What is whistleblowing?

Whistleblowing (also known as ‘making disclosure in the public interest’) is the act of bringing attention to someone’s misconduct. It is most common with regards to employment relationships where an employee blows the whistle on his or her employer without losing his or her employment rights. The aim of whistle blowing is to encourage people to react if they see malpractice in their workplace.

Who is protected?

To be protected as a whistle blower you need to:

  • Be a worker;
  • Believe that misconduct is happening, has happened in the past or will happen in the future;
  • Reveal the right kind of information: make a ‘qualifying disclosure’ (explained below); and
  • Reveal the information to the right person (‘protected disclosure’).
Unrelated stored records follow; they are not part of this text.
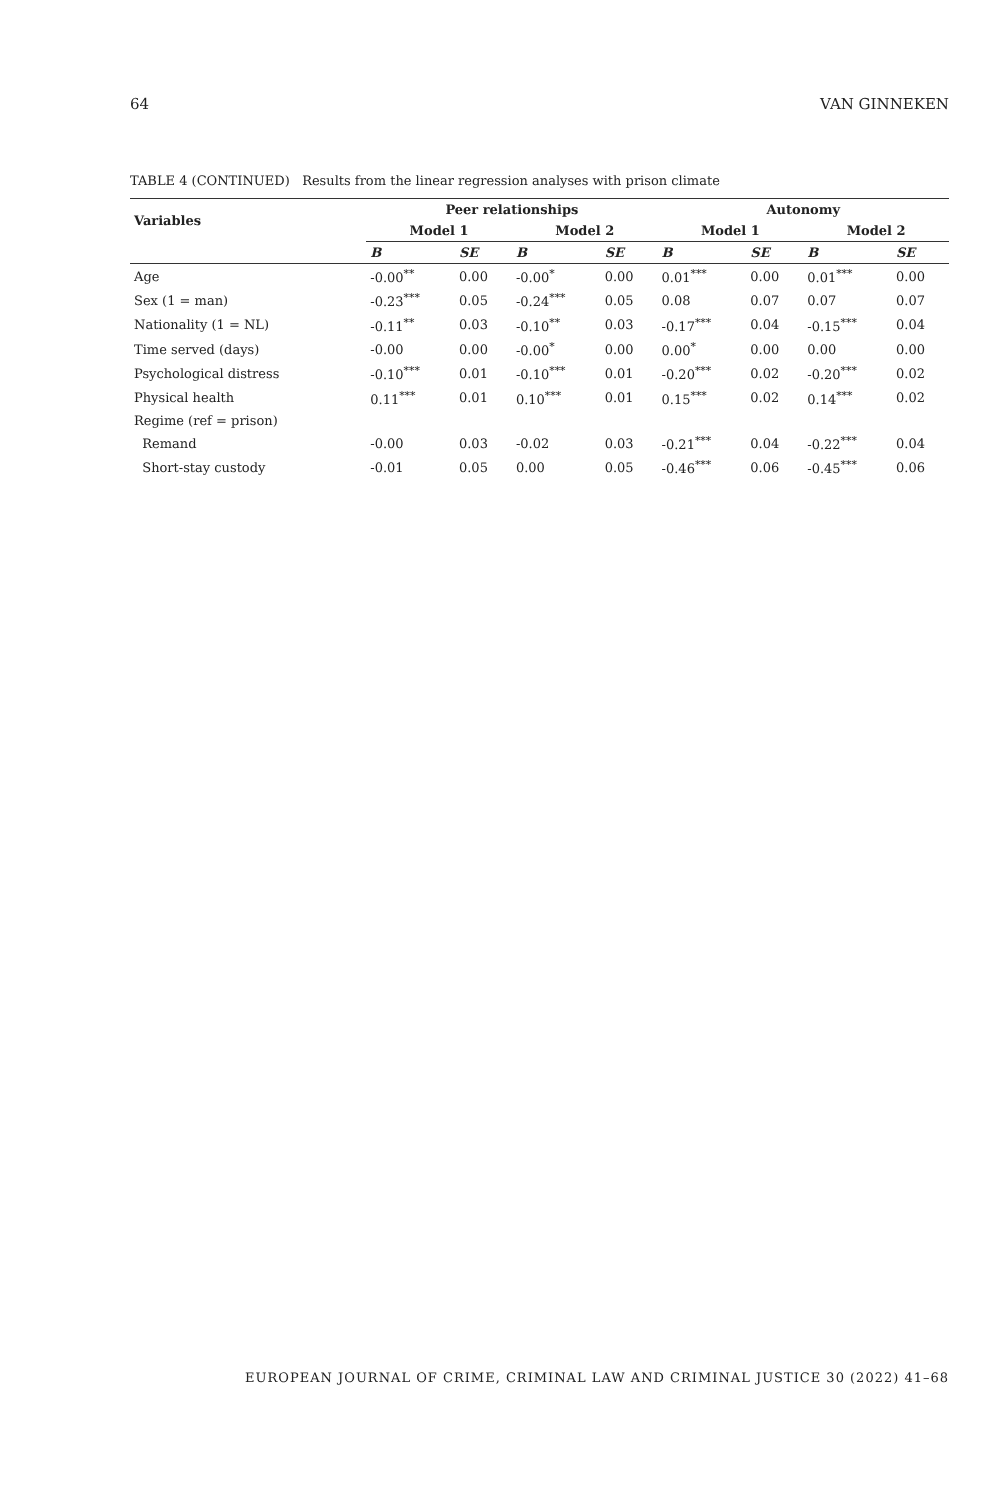64 VAN GINNEKEN
TABLE 4 (CONTINUED) Results from the linear regression analyses with prison climate
| Variables | Peer relationships | | | | Autonomy | | | |
| --- | --- | --- | --- | --- | --- | --- | --- | --- |
| | Model 1 | | Model 2 | | Model 1 | | Model 2 | |
| | B | SE | B | SE | B | SE | B | SE |
| Age | -0.00<sup>**</sup> | 0.00 | -0.00<sup>*</sup> | 0.00 | 0.01<sup>***</sup> | 0.00 | 0.01<sup>***</sup> | 0.00 |
| Sex (1 = man) | -0.23<sup>***</sup> | 0.05 | -0.24<sup>***</sup> | 0.05 | 0.08 | 0.07 | 0.07 | 0.07 |
| Nationality (1 = NL) | -0.11<sup>**</sup> | 0.03 | -0.10<sup>**</sup> | 0.03 | -0.17<sup>***</sup> | 0.04 | -0.15<sup>***</sup> | 0.04 |
| Time served (days) | -0.00 | 0.00 | -0.00<sup>*</sup> | 0.00 | 0.00<sup>*</sup> | 0.00 | 0.00 | 0.00 |
| Psychological distress | -0.10<sup>***</sup> | 0.01 | -0.10<sup>***</sup> | 0.01 | -0.20<sup>***</sup> | 0.02 | -0.20<sup>***</sup> | 0.02 |
| Physical health | 0.11<sup>***</sup> | 0.01 | 0.10<sup>***</sup> | 0.01 | 0.15<sup>***</sup> | 0.02 | 0.14<sup>***</sup> | 0.02 |
| Regime (ref = prison) | | | | | | | | |
| Remand | -0.00 | 0.03 | -0.02 | 0.03 | -0.21<sup>***</sup> | 0.04 | -0.22<sup>***</sup> | 0.04 |
| Short-stay custody | -0.01 | 0.05 | 0.00 | 0.05 | -0.46<sup>***</sup> | 0.06 | -0.45<sup>***</sup> | 0.06 |
EUROPEAN JOURNAL OF CRIME, CRIMINAL LAW AND CRIMINAL JUSTICE 30 (2022) 41–68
What is a qualifying disclosure?

The information must be in the public interest and have regard one of the following matters:

  • A criminal offence;
  • The miscarriage of justice;
  • Breach of a legal obligation;
  • Damage to the health or safety of an individual;
  • Damage to the environment; or
  • A deliberate attempt to cover any of the above.

What is a protected disclosure?

The information must be communicated in a certain way and to the right person. It has to be made:

  • In good faith and without malice;
  • With a reasonable belief of its truth; and
  • With a reasonable belief of making the disclosure to the right person.

Who is the ‘right person’?

The disclosure should be made according to the employer’s disclosure procedure, generally to the employer. If an employee feels that he or she is unable to do so they should disclose the information to a person or body prescribed by the Secretary of State (the ‘prescribed person’) or a legal adviser.

If a worker blows the whistle to someone other than those listed above the disclosure will only be protected if:

  • It is made in good faith;
  • There is a reasonable belief that the information is true;
  • A worker is not acting for personal benefit; and
  • The whistleblower acts reasonably in the circumstances.

Exceptional failure

If there is an exceptional failure in the workplace (such as putting the workers’ lives at risk), a worker can blow the whistle publicly ignoring the usual procedure. The conditions that need to be fulfilled are as follows:

  1. The disclosure is made in good faith;
  2. The whistle blower reasonably believes that the information is true;
  3. They do not act for personal gain; and
  4. They act reasonably in the circumstances.

Consequences

A worker who blows the whistle is protected from breach of his or her employment rights. As a consequence if they are dismissed or victimised for their act they can complain to the Employment Tribunal. The dismissal or selection for redundancy is automatically treated as unfair if it is solely based on the act of whistleblowing.